Method 300 and system 400 as described above is particularly suited for checking for inconsistencies between reference corpus 406 and a second corpus 408. For instance, reference corpus 406 can be training data for a segmentation system, while corpus 408 is test data for the segmentation system as described above in the Background section. In this manner, list 418 identifies character strings segmented inconsistently between test data and training data, which can be classified further as a word identified in training data that has been segmented into multiple words in corresponding test data, or a word identified in test data that has been segmented into multiple words in corresponding training data. If otherwise unknown or undetected these errors can propagate and be realized as false performance errors when a system is being evaluated.

Nevertheless, it should be understood that method 300 and the modules of system 400 can also be used to check for consistencies in a single corpus 420, if desired. For example, method 300 and the modules of system 400 can be used to identify character strings that have been segmented, or merely are present, inconsistently within the test data or training data separately.

Although the subject matter has been described in language specific to structural features and/or methodological acts, it is to be understood that the subject matter defined in the appended claims is not necessarily limited to the specific features or acts described above.
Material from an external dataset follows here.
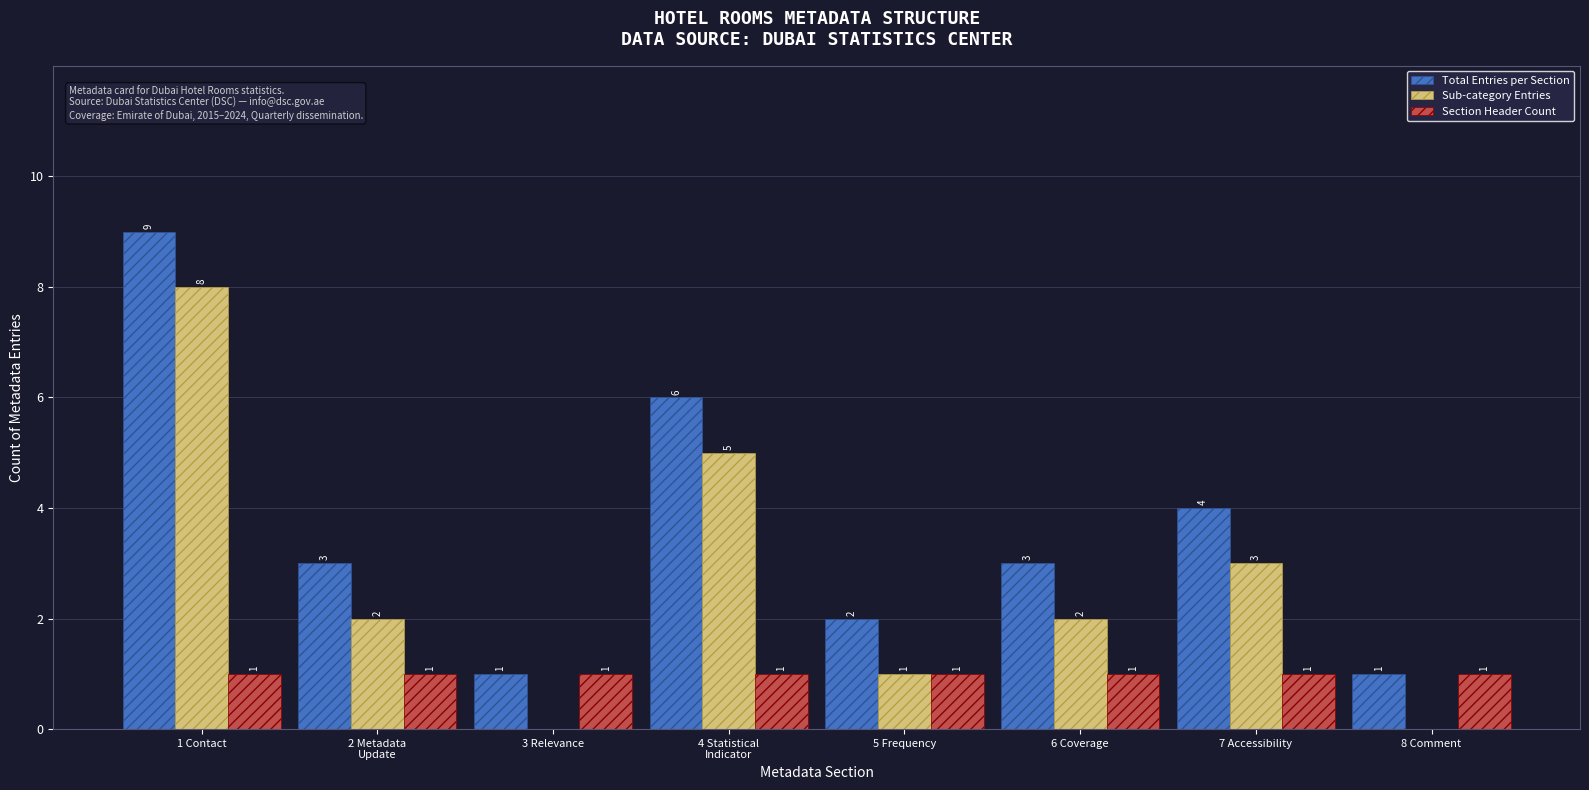

Is it true that Section Header Count equals 1 at 6 Coverage?

True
Rather, the specific features and acts described above are disclosed as example forms of implementing the claims.

Claims

1. A computer-implemented method to obtain a segmentation error rate of an annotated corpus, the method comprising:

processing the annotated corpus with a computer to ascertain segmentation variations therein;

presenting segmentation variations to a language analyzer with the computer to identify segmentation errors in the segmentation variations; and

counting a number of segmentation errors and calculating a segmentation error rate for the corpus.

2. The computer-implemented method of claim 1 wherein presenting segmentation variations includes presenting segmentation variations with some adjacent context.

3. The computer-implemented method of claim 1 wherein calculating the segmentation error rate includes a calculation based on the number of errors counted and the number of segmentations in the corpus.

4. A computer-implemented method for locating segmentation errors in an annotated corpus, the method comprising:

obtaining sets of segmentation variation instances of multi-character words from the corpus with a computer, each set comprising more than one segmentation variation instance of a word in the corpus;

rendering each segmentation variation instance to a language analyzer with the computer to identify if the segmentation variation instance is a segmentation error; and

receiving an indication if the segmentation variation instance is a segmentation error.

5. The computer-implemented method of claim 1 wherein rendering segmentation variations includes presenting segmentation variations with some adjacent context.

6. The computer-implemented method of claim 1 wherein obtaining sets of segmentation variation instances comprises compiling a list of the words for each set in a list.

7. The computer-implemented method of claim 6 and further comprising compiling each of the segmentation variation instances in a list.

8. The computer-implemented method of claim 7 and further comprising compiling each of the segmentation errors in a list.

9. A system for locating segmentation errors in an annotated corpus, the system comprising:

an extracting module configured to extract segmentation variations from the corpus and compile a list of segmentation variations instances for each of the segmentation variations having two or more segmentation variations for a given word;

a rendering module configured to render each segmentation variation instance and receive an indication from an analyzer as to whether the segmentation variation instance is a segmentation error.

10. The system of claim 9 wherein the rendering module is configured to render each segmentation variation instance with adjacent context.

11. The system of claim 10 wherein the rendering module is configured to calculate a segmentation error rate for the corpus based on the segmentation errors identified.